生成AI対応は特許調査をプロセスに分解から⁉️ 無効資料調査2

対象特許に近い公知例があれば無効資料になる、と言う誤解がある様です。まずこの点から書いてみます。

AI特許調査ツールが出回り始めた頃
「対象特許に最も近い特許を世界の特許から一瞬で抽出」
に似たキャッチフレーズをよく見かけました。
この様なツールを使う事業者様に無効資料調査を依頼して見つからなかったと相談が来ることが度々あります。

当然ですね。

新規性が無いものは出願の時点で除かれ、
微妙なものも審査の過程で拒絶されています。
特許されたものは、特許性の主張(ロジック)が認められたものです。
従って、無効化するには認められた特許性の主張(ロジック)を否定するロジック(無効化のロジック)を作る必要があります。
公知例1に公知例2記載の要件Aを組み合わることは容易だ、、、のようなロジックです。

この公知例1や公知例2は必ずしも本発明に似た明細書とは限りません。特に公知例2は大分違う事が多いです。本発明を教師データとしてスコアを付けると、本発明の出願人が以前に出した同分野の特許が一番高くなります。明細書がよく似ているからです。公知例1はそれよりスコアが低く、公知例2は他のノイズと同等のレベルになる事が多いです。

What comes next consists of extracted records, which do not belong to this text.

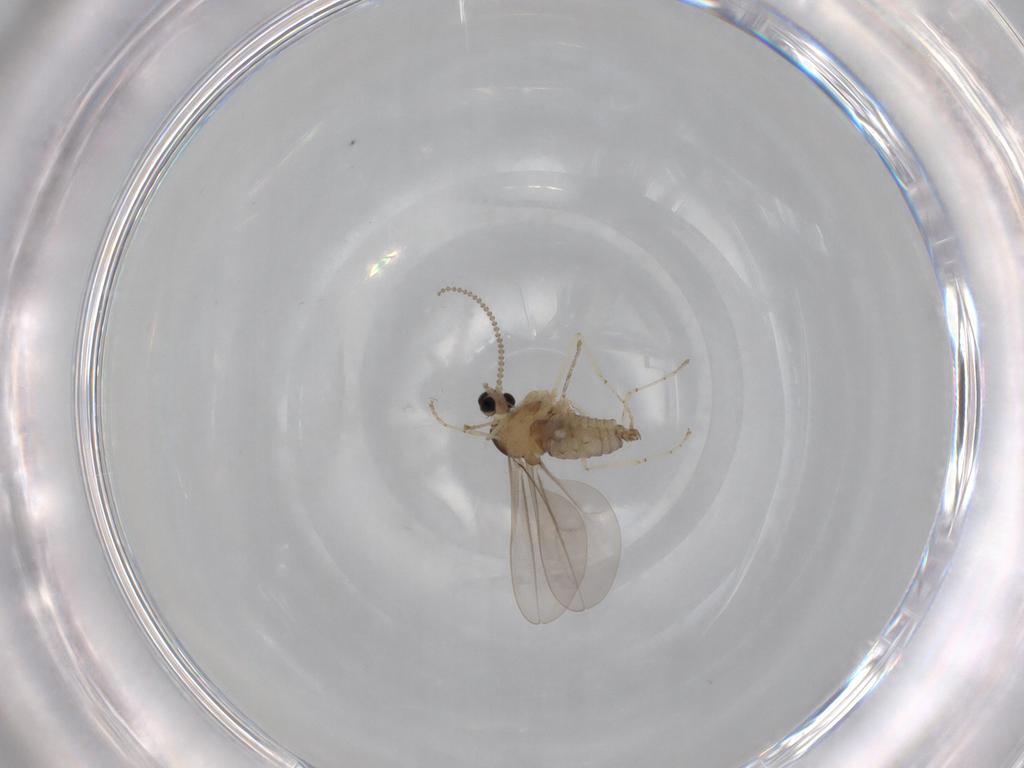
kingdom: Animalia
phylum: Arthropoda
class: Insecta
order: Diptera
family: Cecidomyiidae
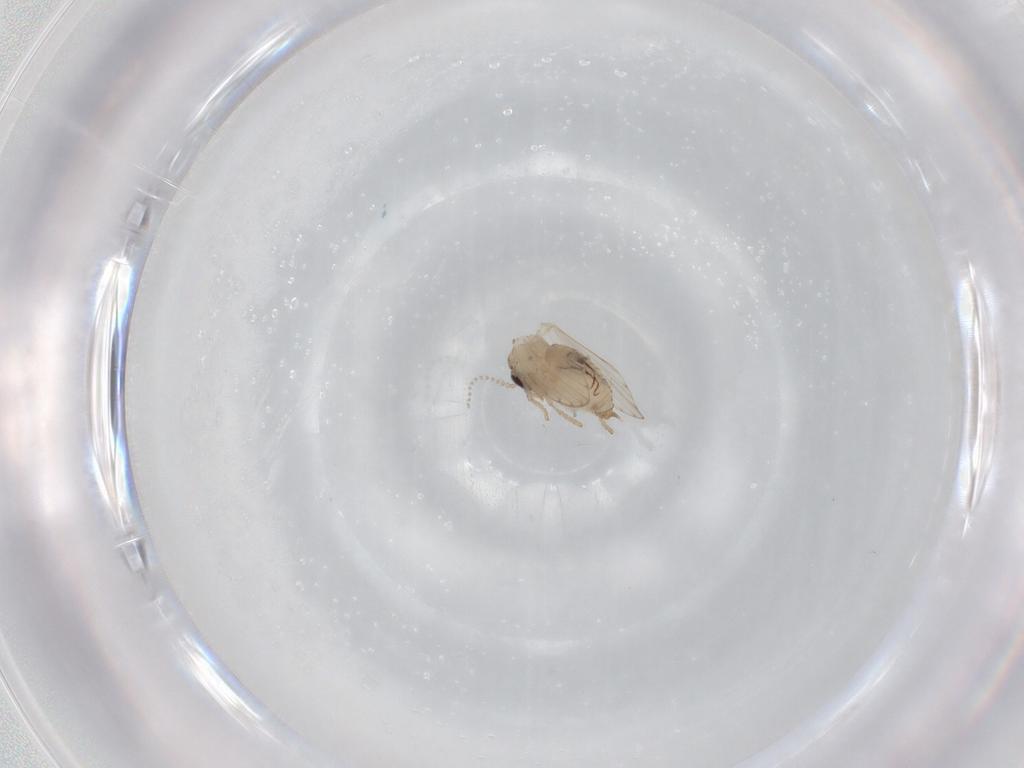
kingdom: Animalia
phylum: Arthropoda
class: Insecta
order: Diptera
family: Psychodidae
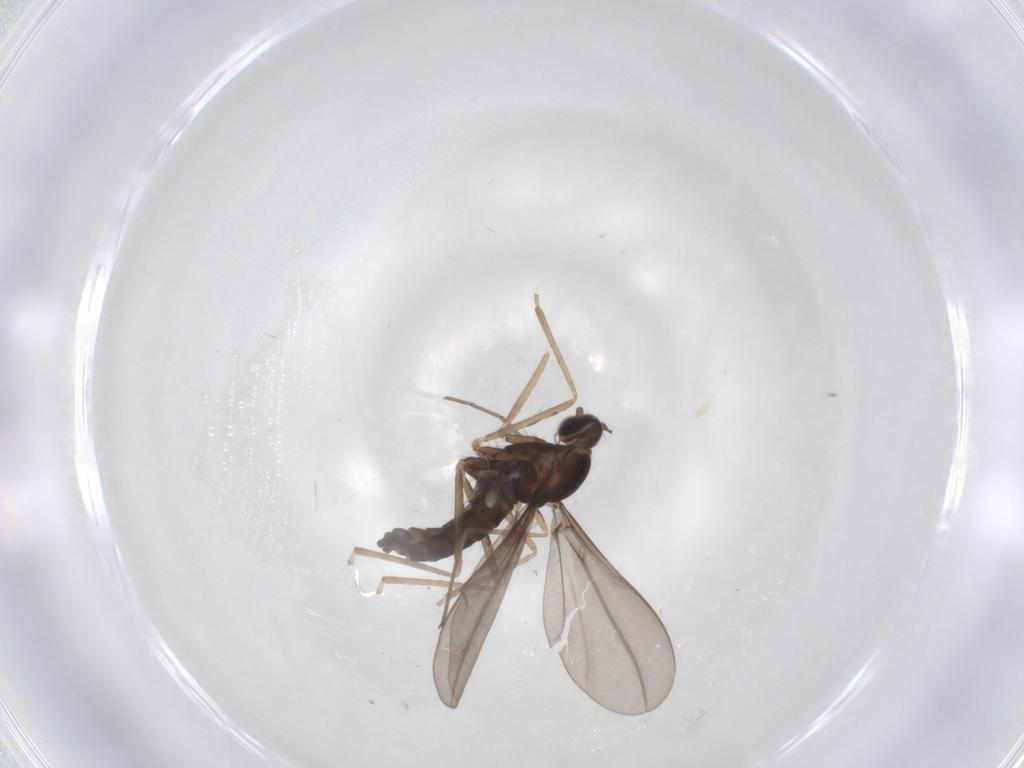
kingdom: Animalia
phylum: Arthropoda
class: Insecta
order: Diptera
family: Cecidomyiidae
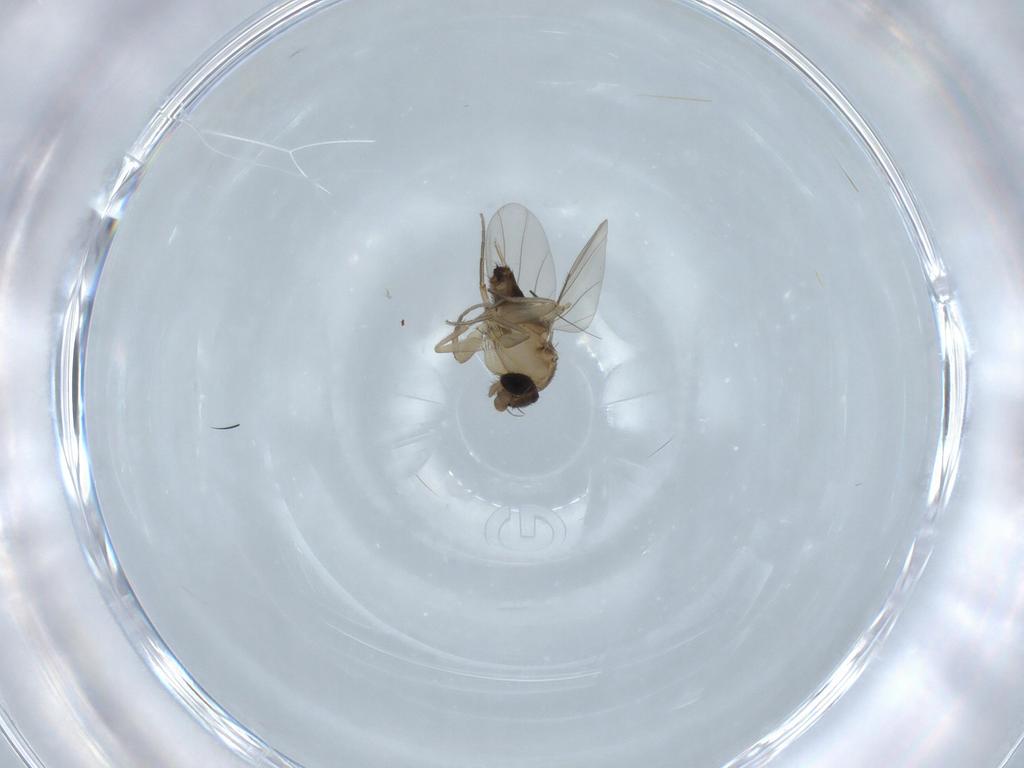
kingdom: Animalia
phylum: Arthropoda
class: Insecta
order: Diptera
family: Phoridae
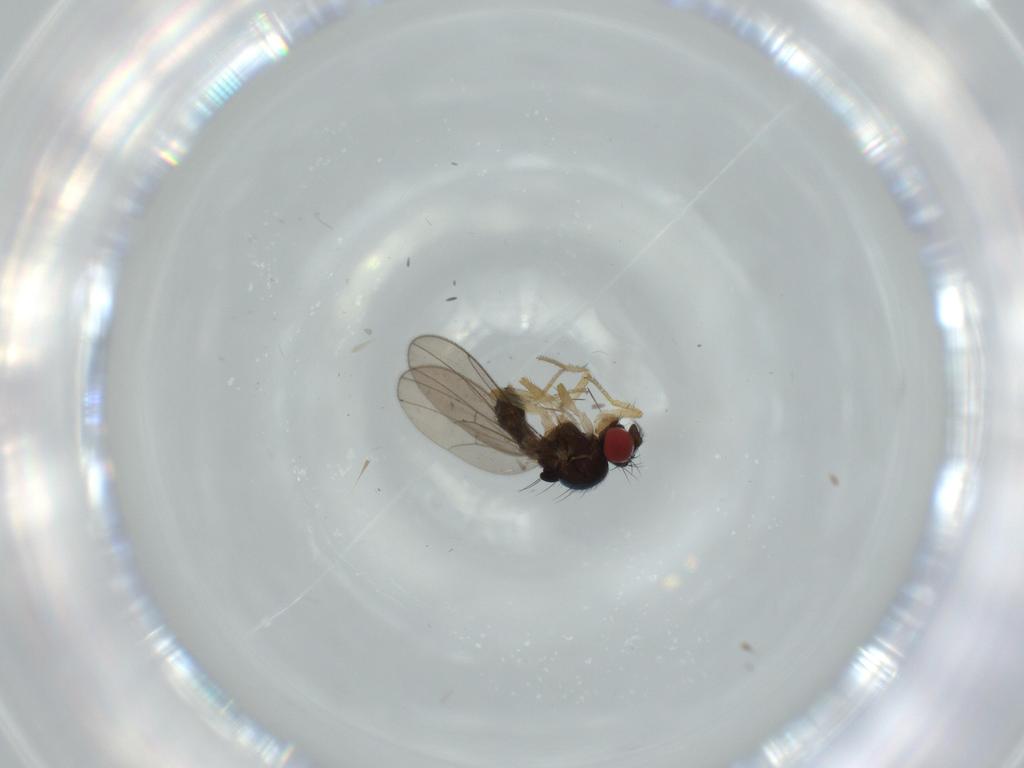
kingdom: Animalia
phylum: Arthropoda
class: Insecta
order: Diptera
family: Drosophilidae
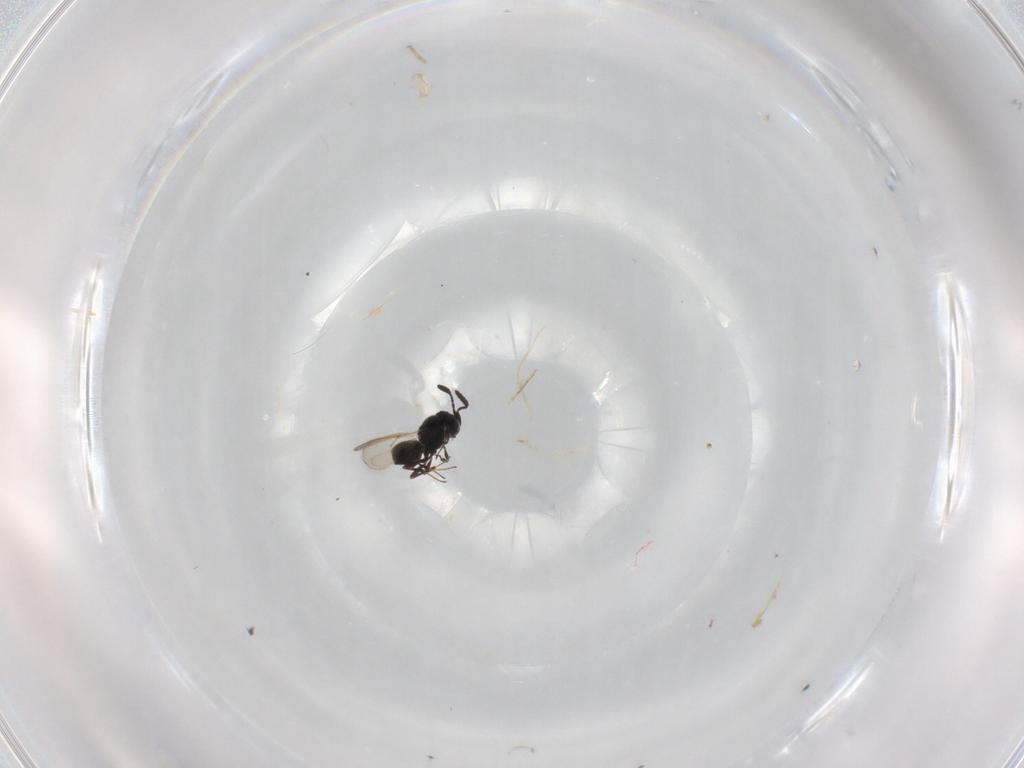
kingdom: Animalia
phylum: Arthropoda
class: Insecta
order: Hymenoptera
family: Scelionidae
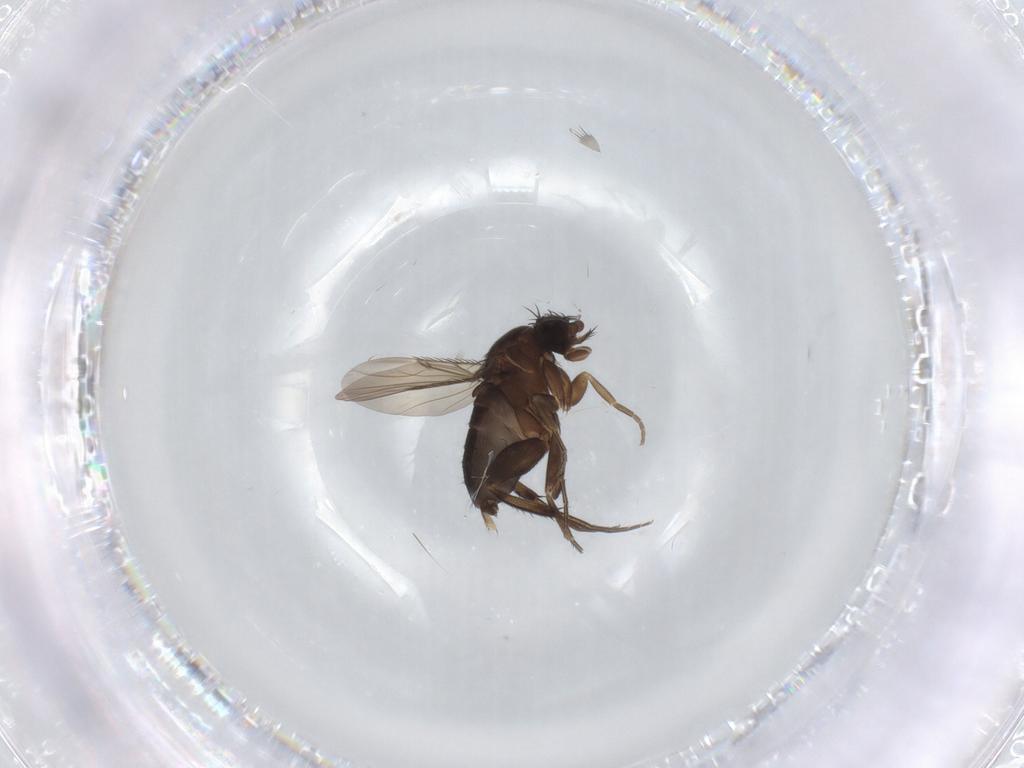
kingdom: Animalia
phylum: Arthropoda
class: Insecta
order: Diptera
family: Phoridae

因みに、その事業者様は、見つからなかったら代金を頂かないから問題ないだろうと主張しているそうです。素人的発想ですね。時間をロスしていると言う認識が無い‼️
異議申し立てなどには期限が有ります。間に合わなくなりますね。そう言う焦りもあって依頼は緊急で来ます。弊社は緊急でも特急料金を頂いてないのでホッとされる様ですが。